To be clear for folks who have never played a BioWare RPG, gamers don’t have to complete any of the romance side quests, gay or straight, because they aren’t relevant to the plot or conclusion of the games and don’t appear unless you opt into them. “Inquisition” is no different. The gamer can play a male or female character of his choosing and pursue any romance storyline that he chooses or, if videogame romance in a fantasy setting isn’t his thing, none of them. Gamers don’t have to see or hear about the gay and lesbian romance options in-game unless they choose to.
You Don’t Really Get Gaming or Popular Culture, Do You
Which is why Yiannopoulos’ bizarre fixation on the optional gay content gives his game away. Gamergate hatred of BioWare puts the lie to the claim from Gamergate’s more media-savvy members that Gamergate’s object wasn’t to exclude women and gays from gaming. Gamergate supporters insisted they just didn’t want the social justice warriors to ruin their fun with politically correct scolding. But BioWare is probably the best example of a game maker who offered inclusive options (that is, gay and lesbian content) without doing away with any of the straight content, and was nevertheless excoriated by angry Gamergate members anyway.
Setting aside his anti-gay preoccupation, Yiannopoulos’ claim that “Inquisition” retconned the plot from the previous Dragon Age games so wrong that it’s not even wrong. Rather, it’s unclear whether Yiannopoulos even played “Inquisition.” “Origins” and “Dragon Age 2,” the preceding games in the series, featured several vastly different endings based on the choices that the gamer made along the way.

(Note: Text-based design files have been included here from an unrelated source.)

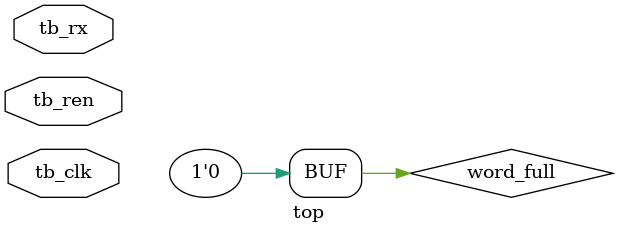
<source format=v>
`include "rx.v"
`include "byte_fifo.v"
`include "packer.v"

module top#(  parameter TB_DATA_WIDTH = 8,
              parameter TB_CLK_FREQ = 100_000_000,
              parameter TB_BAUD_RATE = 115200,
              parameter TB_DEPTH = 8,
              parameter TB_WORD_WIDTH = 128) 
              (input tb_clk,
               input tb_rx,
               input tb_ren);
  
  //UART signals
  wire [TB_DATA_WIDTH - 1 : 0]rx_result;
  wire rx_done;
  wire sync_full,sync_empty;
  wire tb_wen;
  assign tb_wen = (rx_done && !sync_full) ? 1'b1 : 1'b0; 

  //SYNC FIFO signals
  wire full,empty;
  wire [TB_DATA_WIDTH - 1 :0]sync_out;

  //packer signals
  wire [TB_WORD_WIDTH-1:0]word_out;
  wire word_packed_done;    //will be used for write enable in wword fifo
  wire word_full = 0;
  wire packer_ren;
  
  rx #(.DATA_WIDTH(TB_DATA_WIDTH),.CLK_FREQ(TB_CLK_FREQ),.BAUD_RATE(TB_BAUD_RATE)) RX_DUT (.clk(tb_clk),.rx(tb_rx),.result(rx_result),.done(rx_done));
  
  sync_fifo #(.DATA_WIDTH(TB_DATA_WIDTH),.DEPTH(TB_DEPTH)) SYNC_FIFO_DUT (.clk(tb_clk),.rst(1'b1),.r_en(packer_ren),.w_en(tb_wen),.data_in(rx_result),.data_out(sync_out),.full(sync_full),.empty(sync_empty));
  
  packer #(.DATA_WIDTH(TB_DATA_WIDTH),.WORD_WIDTH(TB_WORD_WIDTH)) PACKER_DUT (.data_in(sync_out),.clk(tb_clk),.check_empty(sync_empty),.word_fifo_full(word_full),.data_out(word_out),.packed_done(word_packed_done),.read_enable(packer_ren));

//   module packer#(parameter DATA_WIDTH = 8,
//                parameter WORD_WIDTH = 128)
//              (input [DATA_WIDTH-1:0]data_in,
//               input clk,
//               input check_empty,
//               input word_fifo_full, //mostly would not ever be full
//               output reg [WORD_WIDTH-1:0]data_out,
//               output reg packed_done,   //work as write enable for word fifo
//               output read_enable);

endmodule
</source>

Now, it is obviously unreasonable to complain that the “Inquisition” backstory fails to incorporate mutually exclusive end games in “Origins” and “Dragon Age 2” in the default game, as Yiannopoulos does. But—and here’s where Yiannopoulos’ ignorance of the game he purports to review really shines through—BioWare actually set up a system whereby you could go onto a website, select the end states for “Origins” and “Dragon Age 2” you want, and it provides you an alternate starting game state in “Inquisition” that incorporates the backstory that you selected. It’s a nice offer to customize a long-running video-game series, and no other game makers have anything like it. I don’t know why Yiannopoulos doesn’t know about it, but it’s called Dragon Age Keep, and his ignorance of it is just one more signal he has no business reviewing the video game.

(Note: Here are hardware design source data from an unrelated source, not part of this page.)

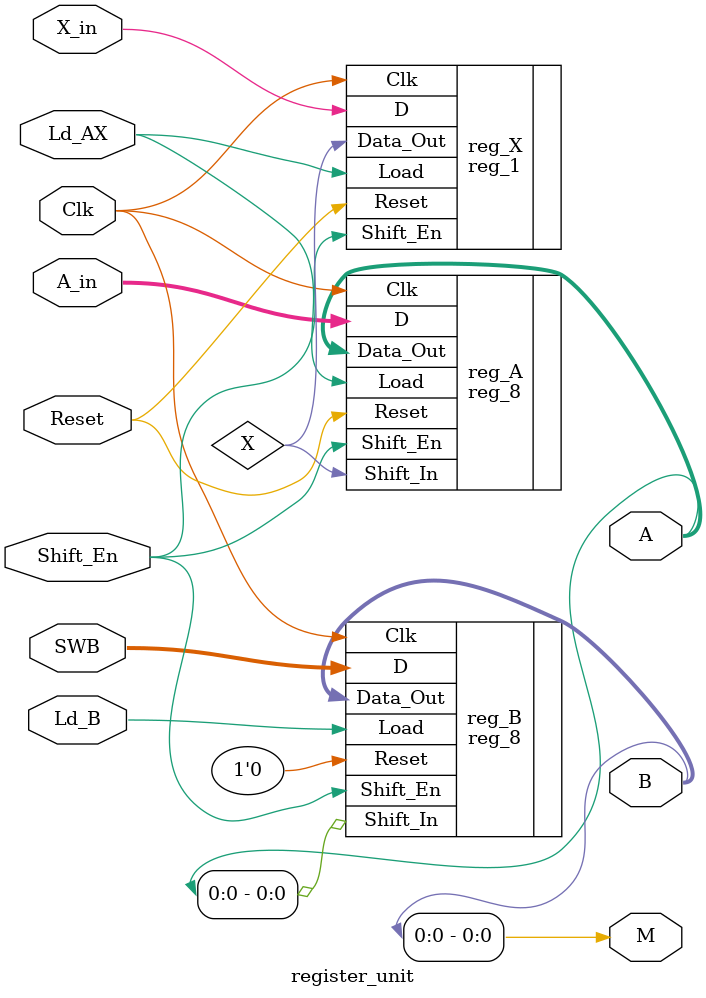
<source format=sv>
module register_unit (input  logic Clk, Reset, X_in, Ld_AX, Ld_B, 
                            Shift_En,
                      input  logic [7:0]  SWB,
							 input  logic [7:0] A_in,
                      output logic M, 
                      output logic [7:0]  A,
                      output logic [7:0]  B);

	 logic X;
	 
	 
	 reg_1  reg_X (.Clk(Clk), .Reset(Reset), .Load(Ld_AX), .Shift_En(Shift_En), .D(X_in),
						 .Data_Out(X));
								
    reg_8  reg_A (.Clk(Clk), .Reset(Reset), .Shift_In(X), .Load(Ld_AX), .Shift_En(Shift_En), .D(A_in),
	                .Data_Out(A));
						
    reg_8  reg_B (.Clk(Clk), .Reset(1'b0), .Shift_In(A[0]), .Load(Ld_B), .Shift_En(Shift_En), .D(SWB),
	                .Data_Out(B));
						 
	 assign M = B[0];
	 

endmodule

</source>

Andrew Breitbart used to remark that “politics is downstream from culture.” Conservatives who reject culture—particularly with sneering, unthinking rejection—will inevitably find themselves isolated in politics. This is why I struggle to understand why conservative critics always seem to deliberately set out to badmouth popular cultural phenomena. It doesn’t endear them to anyone who doesn’t already agree with them (“humbug!”) and it makes them appear further and further out of touch with the society we live in.
But you see it time and again with folks who repeatedly moan that Hollywood doesn’t make good movies anymore. Which leads to the obvious question, “If you reflexively hate what Hollywood does now, why in God’s name are you reviewing new movies? Hell, why are you even watching new movies?” The same question applies here. Yiannopoulos started his review by complaining that his readers had to beg him to review “Inquisition.” Why, oh why, didn’t he just decline, since he already hated BioWare and its “soulless, miserable, agenda-driven husks” so much? It would have been more honest than the factually and culturally out-of-touch column he produced.